Is the included gratuity bit a throwback to Danny Meyer? It is a little bit. I am a supporter of him. I’m in the boat that somehow we need to crack this system of how people get paid in the restaurant industry. But the main reason for the tokens was not to make a political statement but for ease. At bars, people go dutch but then the servers have to remember who bought what. This is all self-service. You order drinks from the bar and food from the truck. The people walking around in the backyard are just there to bus things.

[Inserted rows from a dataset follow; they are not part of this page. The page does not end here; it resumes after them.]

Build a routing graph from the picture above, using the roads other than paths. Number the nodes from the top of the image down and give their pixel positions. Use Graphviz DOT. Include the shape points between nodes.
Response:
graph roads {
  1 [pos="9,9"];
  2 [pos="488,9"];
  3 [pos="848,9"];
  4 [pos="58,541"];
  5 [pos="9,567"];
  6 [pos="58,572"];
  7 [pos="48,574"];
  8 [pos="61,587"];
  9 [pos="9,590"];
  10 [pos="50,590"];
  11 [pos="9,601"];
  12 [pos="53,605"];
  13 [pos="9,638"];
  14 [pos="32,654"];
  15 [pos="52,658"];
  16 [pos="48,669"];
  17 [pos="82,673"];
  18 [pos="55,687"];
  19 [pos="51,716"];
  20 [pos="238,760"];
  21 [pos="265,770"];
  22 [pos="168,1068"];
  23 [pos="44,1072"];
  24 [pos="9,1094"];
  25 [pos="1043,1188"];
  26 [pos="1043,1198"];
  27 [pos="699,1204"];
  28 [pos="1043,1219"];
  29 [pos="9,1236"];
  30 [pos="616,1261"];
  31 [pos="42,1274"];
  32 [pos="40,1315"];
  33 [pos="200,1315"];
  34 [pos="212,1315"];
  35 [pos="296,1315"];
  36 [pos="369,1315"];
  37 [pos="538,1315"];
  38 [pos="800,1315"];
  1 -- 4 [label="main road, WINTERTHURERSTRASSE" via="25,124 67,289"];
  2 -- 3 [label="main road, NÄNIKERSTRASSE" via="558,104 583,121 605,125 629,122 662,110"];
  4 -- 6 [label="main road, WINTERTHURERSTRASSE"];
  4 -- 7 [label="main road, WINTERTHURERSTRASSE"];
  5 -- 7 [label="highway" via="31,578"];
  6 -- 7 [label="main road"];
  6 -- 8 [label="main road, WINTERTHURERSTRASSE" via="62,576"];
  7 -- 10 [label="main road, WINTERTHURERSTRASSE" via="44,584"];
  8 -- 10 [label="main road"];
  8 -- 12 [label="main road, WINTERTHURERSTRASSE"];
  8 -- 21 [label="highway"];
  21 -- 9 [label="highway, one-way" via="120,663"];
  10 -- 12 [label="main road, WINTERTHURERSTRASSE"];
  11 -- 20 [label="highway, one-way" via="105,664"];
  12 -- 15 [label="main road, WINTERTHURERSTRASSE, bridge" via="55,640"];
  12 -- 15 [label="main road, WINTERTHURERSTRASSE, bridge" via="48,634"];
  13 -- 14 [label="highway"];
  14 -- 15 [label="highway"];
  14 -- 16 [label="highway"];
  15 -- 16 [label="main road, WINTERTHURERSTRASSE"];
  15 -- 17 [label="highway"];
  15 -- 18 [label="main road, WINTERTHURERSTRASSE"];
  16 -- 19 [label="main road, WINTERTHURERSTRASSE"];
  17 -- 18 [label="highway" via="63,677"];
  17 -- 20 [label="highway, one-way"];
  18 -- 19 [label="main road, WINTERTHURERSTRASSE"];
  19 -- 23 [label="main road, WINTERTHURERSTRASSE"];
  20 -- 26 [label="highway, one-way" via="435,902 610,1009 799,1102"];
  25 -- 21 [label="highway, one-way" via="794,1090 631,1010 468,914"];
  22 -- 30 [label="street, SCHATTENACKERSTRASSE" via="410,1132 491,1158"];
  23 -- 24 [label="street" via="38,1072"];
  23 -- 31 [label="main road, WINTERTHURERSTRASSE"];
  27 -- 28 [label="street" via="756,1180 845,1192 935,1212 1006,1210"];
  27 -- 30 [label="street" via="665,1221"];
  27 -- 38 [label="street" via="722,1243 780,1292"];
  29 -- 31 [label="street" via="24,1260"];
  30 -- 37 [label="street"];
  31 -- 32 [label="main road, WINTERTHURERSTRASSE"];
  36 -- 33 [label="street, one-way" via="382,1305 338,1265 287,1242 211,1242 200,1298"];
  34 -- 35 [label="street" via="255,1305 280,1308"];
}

What drinks will Communion offer? There are four draft beers—all European or Euro style, plus five bottles—not very high alcohol. Wines consist of four reds and four whites, all by the glass, exclusively European, and almost all Austrian. There will be a lot of varieties people have probably never heard of. The European wines and beer are more food friendly than their American counterparts. Any of them you pick will go well with the food you pick. We’re doing two punches – batched cocktails served over ice. One is kind of a sangria using an Austrian-style red wine as its base. The other is its lemonade fortified with basil and vodka. Eventually we’re going to experiment with bringing in schnapps and German liqueurs.
What kind of games will be offered? Darts, corn hole, horseshoes, giant Jenga. We’re not trying to make money off them. We just want to make sure one person doesn’t hog them all day long. We want them to make it a communal experience. Basically you rent these games for the hour.

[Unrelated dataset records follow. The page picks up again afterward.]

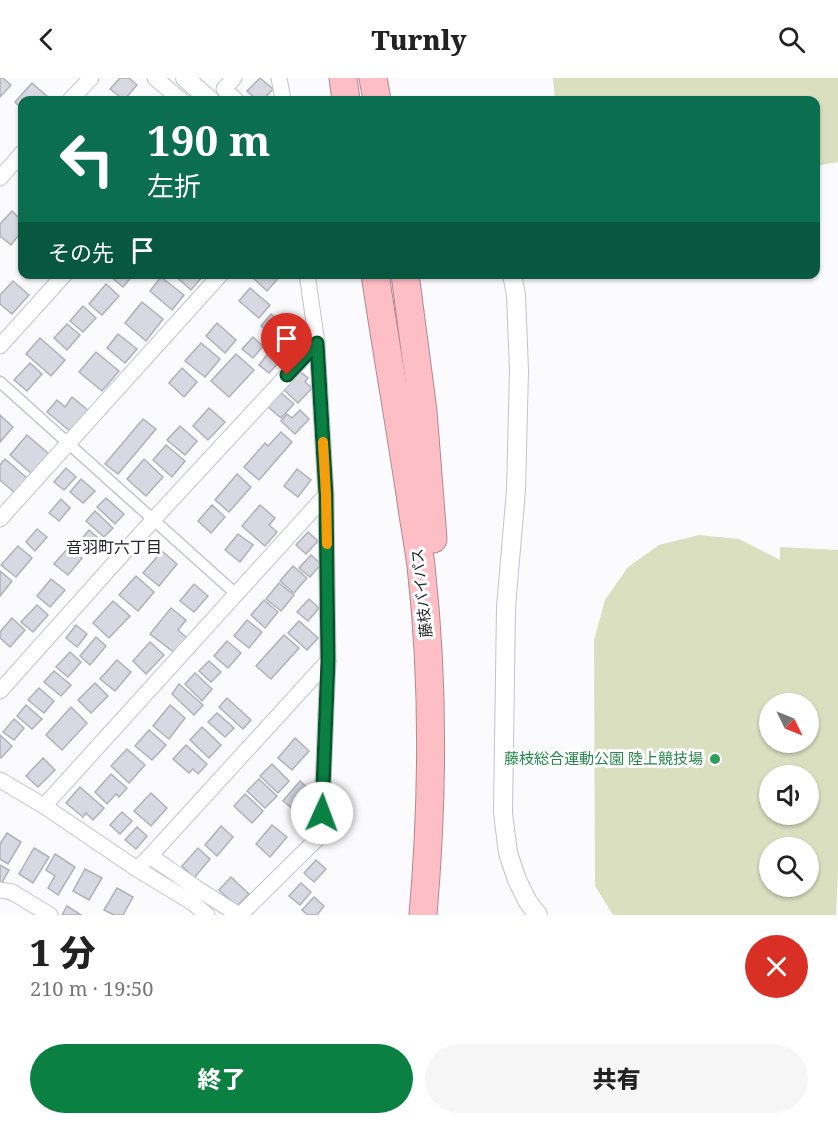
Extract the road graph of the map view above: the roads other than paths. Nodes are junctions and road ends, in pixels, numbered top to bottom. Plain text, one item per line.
1 (91, 78) edge
2 (155, 78) edge
3 (185, 78) edge
4 (234, 78) edge
5 (279, 78) edge
6 (343, 78) edge
7 (373, 78) edge
8 (74, 96) edge
9 (176, 96) edge
10 (205, 96) edge
11 (232, 96) edge
12 (282, 96) edge
13 (345, 96) edge
14 (376, 96) edge
15 (18, 158) edge
16 (0, 178) edge
17 (60, 279) edge
18 (216, 279) edge
19 (308, 279) edge
20 (376, 279) edge
21 (406, 279) edge
22 (513, 279) edge
23 (317, 343) junction
24 (0, 346) edge
25 (0, 382) edge
26 (68, 444) junction
27 (326, 495) junction
28 (0, 519) edge
29 (153, 520) junction
30 (236, 594) junction
31 (328, 661) junction
32 (0, 691) edge
33 (0, 780) edge
34 (44, 806) junction
35 (150, 856) junction
36 (137, 868) junction
37 (0, 890) edge
38 (50, 915) edge
39 (207, 915) edge
40 (239, 915) edge
41 (423, 915) edge
42 (432, 915) edge
43 (537, 915) edge

1 - 8 street
2 - 9 street
3 - 10 street
4 - 11 street
5 - 12 street
6 - 13 highway
7 - 14 highway
15 - 16 street
17 - 24 street
18 - 26 street
19 - 23 street
20 - 41 highway, 藤枝バイパス
21 - 42 highway, 藤枝バイパス
22 - 43 street
23 - 27 street
23 - 29 street
25 - 26 street
26 - 28 street
26 - 29 street
27 - 30 street
27 - 31 street
29 - 30 street
29 - 32 street
30 - 34 street
31 - 35 street
31 - 40 street
33 - 34 street
34 - 36 street
35 - 36 street
35 - 40 street
36 - 39 street
37 - 38 street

Do you envision Communion as a separate destination from Revival or do you see the crowd spilling over from one to the other? Both. There’s an occasion for saying it’s a nice day, let’s go have a snack and some drinks. A lot of time when people go out to eat, they make dining an occasion and want to show up an hour or two early or stay late. Normally the place is busy and you have to give up your table. I hope people dining at Revival will use Communion as a pre-dinner or post-dinner drink spot, and also come by to watch the football game on the weekend.

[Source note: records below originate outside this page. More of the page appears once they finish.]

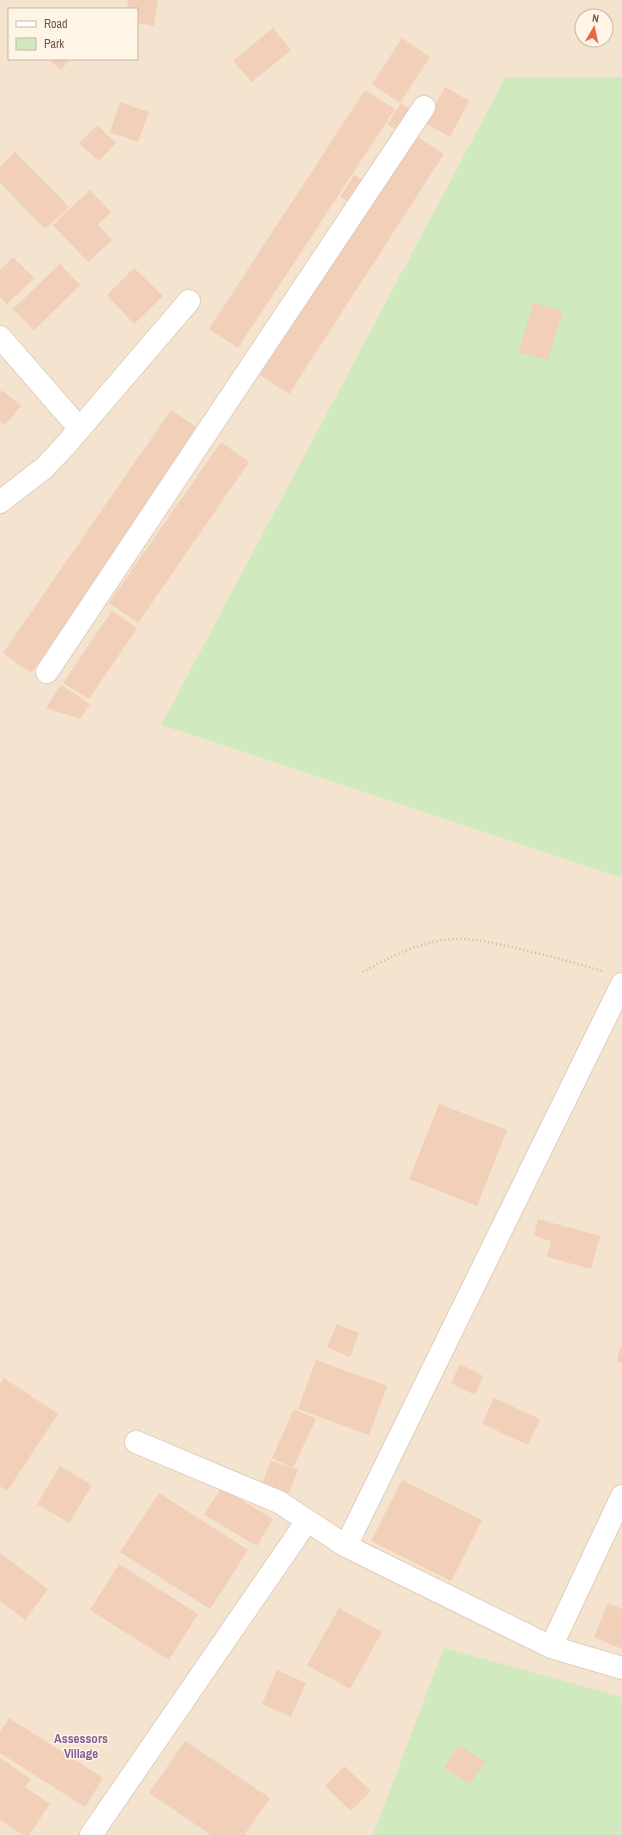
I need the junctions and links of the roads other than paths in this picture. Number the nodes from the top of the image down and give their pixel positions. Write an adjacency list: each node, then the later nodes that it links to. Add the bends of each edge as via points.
1 (424, 107): 6 (street)
2 (189, 301): 4 (street)
3 (0, 337): 4 (street)
4 (79, 428): 5 (street, via 44,468)
5 (0, 502)
6 (47, 672)
7 (614, 978): 11 (street)
8 (136, 1442): 10 (street, via 279,1502)
9 (622, 1496): 12 (street)
10 (307, 1521): 11 (street); 14 (street)
11 (346, 1546): 12 (street)
12 (550, 1647): 13 (street)
13 (622, 1668)
14 (91, 1835)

What’s the latest on Terminus City? God only knows. We found the sweet spot, which is using it for special events. The next big event is for 4th of July. We’ll be doing a big event at Revival and Communion working with a local veteran’s organization. I don’t know if we’ll ever build a brick and mortar. It feels a little like Bizarro Superman—it just pops up every now and then.
Do you have any other projects in the works? We have a lot of irons in the fire for 2017 but none of them are far enough along that we can nail down a timeline or certainty to it. It’s definitely going to be another restaurant. We need to show a little love to West Midtown or push closer to Buckhead. We have a lot of fans over there, and I’d like build something closer to them.
We also have big projects with large public venues that people frequent—not the Braves. You can do the math from there. I don’t know how many more [restaurants] in Atlanta I’ll do after that. The goal was to reach the three restaurant mark. I’d like to look at underserved markets in the U.S. [like] Kansas City and Salt Lake City. Those are more fun. They fit my personality better. You can get to know people in those markets more.
I’m working on another cookbook. It will probably take me another few years. It follows the cuisine of Revival, built on the idea of my family’s recipes and those community cookbooks. My goal is to make a cookbook that is very homey with a bit of tradition and some of that Kevin Gillespie we don’t take ourselves too seriously vibe.